À partir du moment où l’usage des armes fut autorisé au Mexique, son utilisation pour la violence faite aux femmes a augmenté. En 2019, 55% des décès féminins avec présomption d’homicide étaient causés par des armes à feu. C’est ce que révèle l’étude « Violence féminicide au Mexique, estimations et tendances ».
Par Angélica Jocelyn Soto Espinosa pour Cimacnoticias*
ONU Femmes, l’Institut National des Femmes et la Commission Nationale pour la Prévention et l’Eradication des Violences faites aux Femmes (CONAVIM) ont présenté le 16 décembre 2020 une étude qui montre, entre 2014 et 2019, une hausse annuelle de 13,4% de l’usage des armes à feu dans les foyers. Dans la vie publique, on observe une croissance annuelle de 18,2%.
Cette étude a été faite suite à l’analyse d’informations provenant de certificats de décès de femmes avec présomption d’homicide procuré par l’Institut National de Statistiques et de Géographie (Inegi), et par les statistiques du Secrétariat Exécutif National du Système de Sécurité Publique (SENSSP).
La présidente de ONU Femmes au Mexique, Belén Sanz Luque explique que les certificats de décès fonctionnent tel une « statistique miroir » puisqu’ils fournissent des informations essentielles comme la relation de parenté de la victime avec son agresseur et le contexte du décès. Les chiffres des décès montrent que les jeunes femmes entre 20 et 24 ans sont celles qui risquent le plus leur vie sur la voie publique.
L’étude détaille comme suit : on a enregistré, entre 1990 et 2019, 56 000 décès féminins avec présomption d’homicide, près de 250 000 morts accidentelles et 23 000 suicides. Entre 1985 et 2019, on dénombre 63 324 décès de femmes avec présomption d’homicide.
L’étude précise que c’est à partir de 2007 que les tendances se dégagent et que la violence faite aux femmes s’emballe. Entre 2007 et 2019, on dénombre 33 501 décès de femmes avec présomption d’homicide. En 2019 on enregistre le plus grand nombre de décès de femmes avec présomption d’homicide, cela représenterait 5,7 femmes sur 1000. En 2018 et 2019, 10,3 femmes furent assassinées en moyenne chaque jour.
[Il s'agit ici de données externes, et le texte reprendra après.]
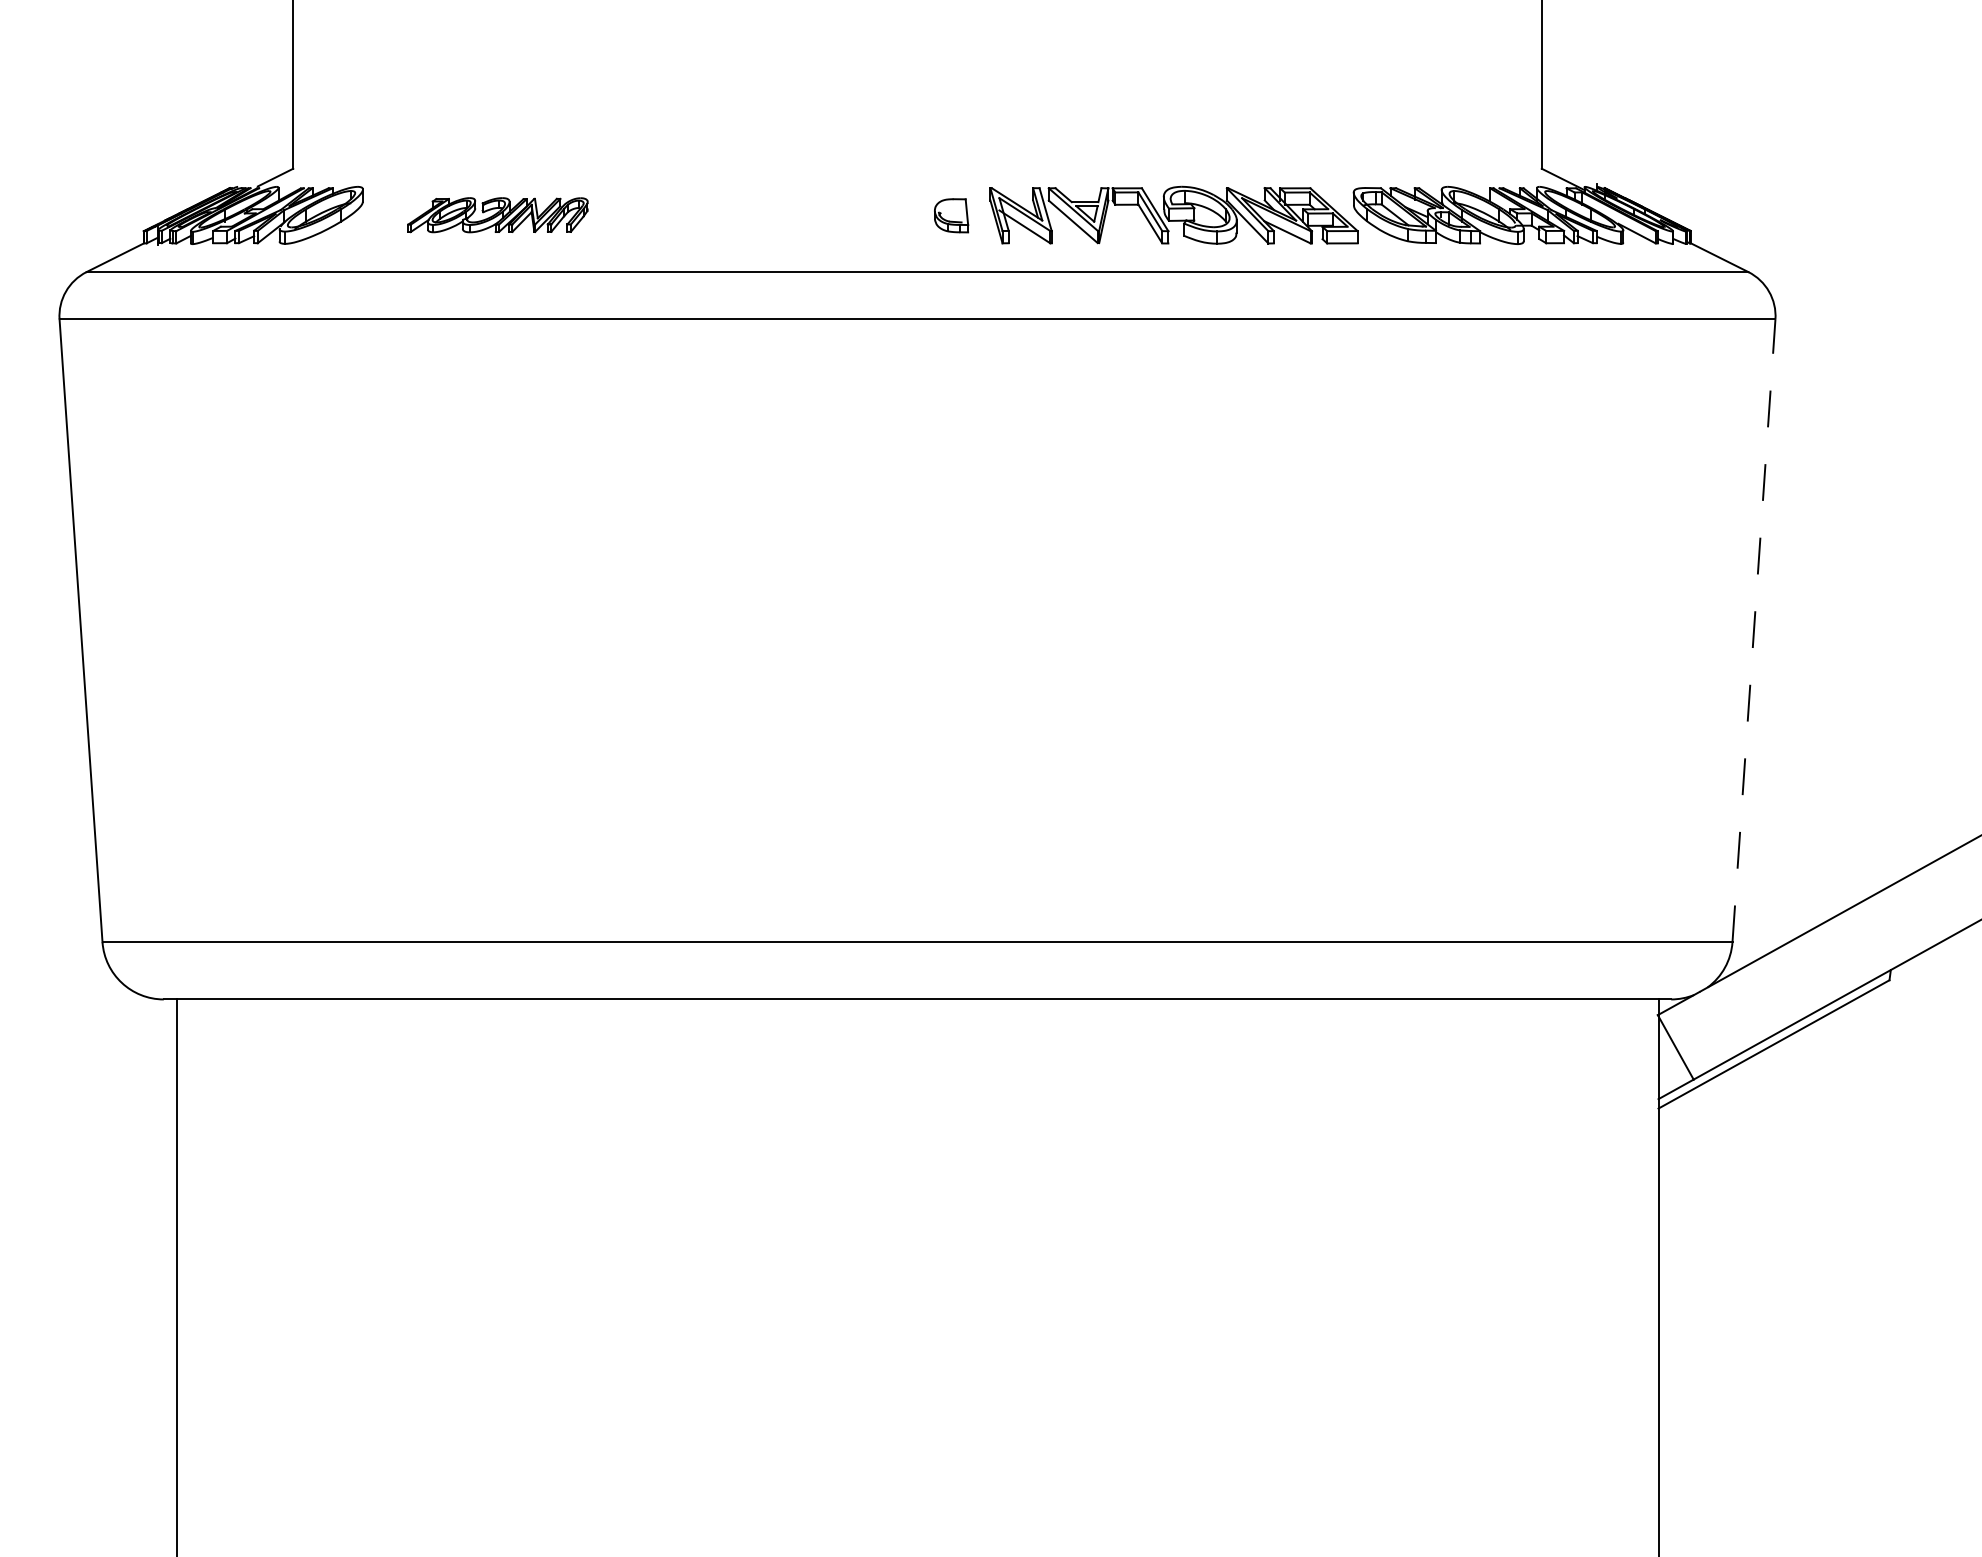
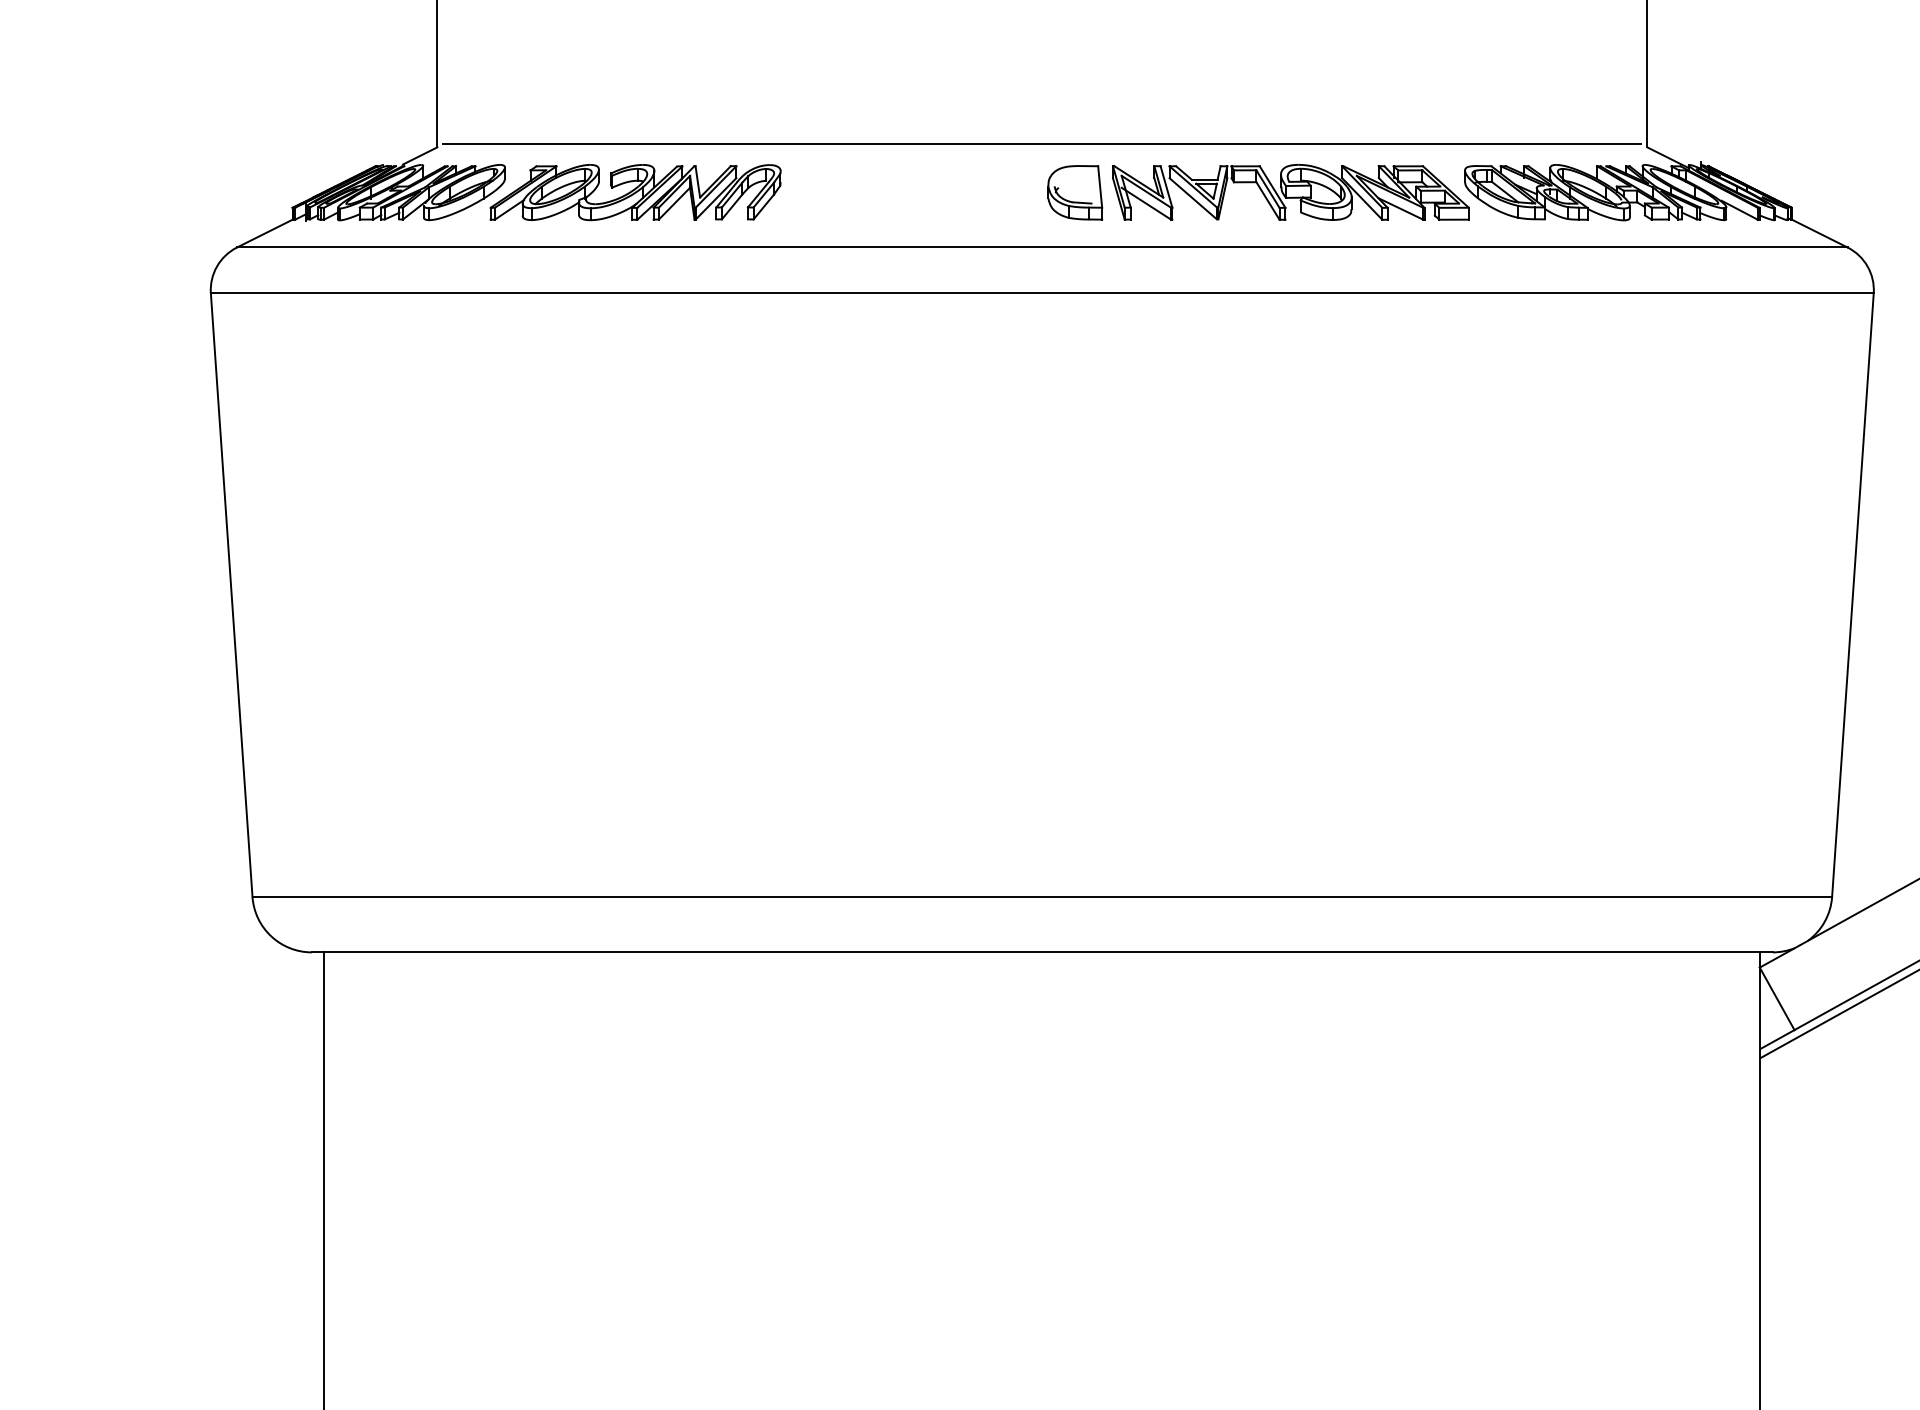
line: (917, 165) -> (1042, 144), added
part: (497, 214) -> (635, 191), size x1.67
part: (951, 215) -> (1075, 192), size x1.67
line: (1754, 630) -> (1853, 594), dashed -> solid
Si on se base sur les données du SESNSP au titre du premier semestre 2020, 76% des homicides volontaires ont été perpétrés avec une arme à feu. Un féminicide sur cinq est commis à l’aide d’une arme à feu.
Si le nombre de féminicides qui ont eu lieu à domicile a diminué de 50% en 2005 à 30% en 2019, les féminicides sur la voie publique ont grimpé en flèche pour atteindre 52% en 2019. Un décès sur 5 a eu lieu dans un complexe sportif, dans une exploitation agricole, dans une zone commerciale, dans un complexe récréatif, dans une école, dans un centre de travail ou dans d’autres lieux similaires.
En 2019, les états avec les taux de féminicides avec présomption d’homicide les plus élevés sont Colima (20.3%), Chihuahua (14.1%), Baja California (13.3%), Guanajuato (12.3%) et Guerrero (9.9%). Si on descend à la municipalité, celles qui ont le plus fort taux de féminicide avec présomption d’homicide sont Salamanca, Uruapan, Tijuana, Juárez, Celaya, Irapuato et Acapulco.
La représentante de ONU Femmes au Mexique indique « La hausse de l’usage des armes à feu dans le but de tuer les femmes aussi bien dans leur foyer que sur la voie publique démontre l’importance de renforcer la politique du taux de criminalité et de lutter contre la prolifération des armes d’un point de vue de l’égalité des sexes ».
Marcela Lagarde y de los Ríos, anthropologue féministe à l’initiative de la Loi Générale pour l’Accès des Femmes à une Vie Libre de Violence (LGAMVLV) explique que cette étude nous dit « comment nous, les femmes du mouvement féministe, nous rapprochons, construisons des éléments clé, articulons des structures, démantelons des processus dans la vie sociale, tout en étant inspirées par une théorie politique des genres. Nous analysons ces meurtres qui pour nous et pour le monde entier se nomment des féminicides, ce sont des crimes de haine contre les femmes. »
De son côté, Fabiola Alanís, responsable de la CONAVIM explique qu’en l’espace de 5 ans, le nombre de victimes de féminicides a augmenté de 137%. La plus forte croissance de ce crime a été enregistrée entre 2017 et 2018, +5,2%. Entre 2018 et 2019, la hausse fut de 3,5%. « Il est fort probable que nous atteignons un taux inférieur à 1,25% d’ici fin 2020 ».
* Cimacnoticias est une agence multimédia, spécialisée en journalisme de l’égalité des sexes.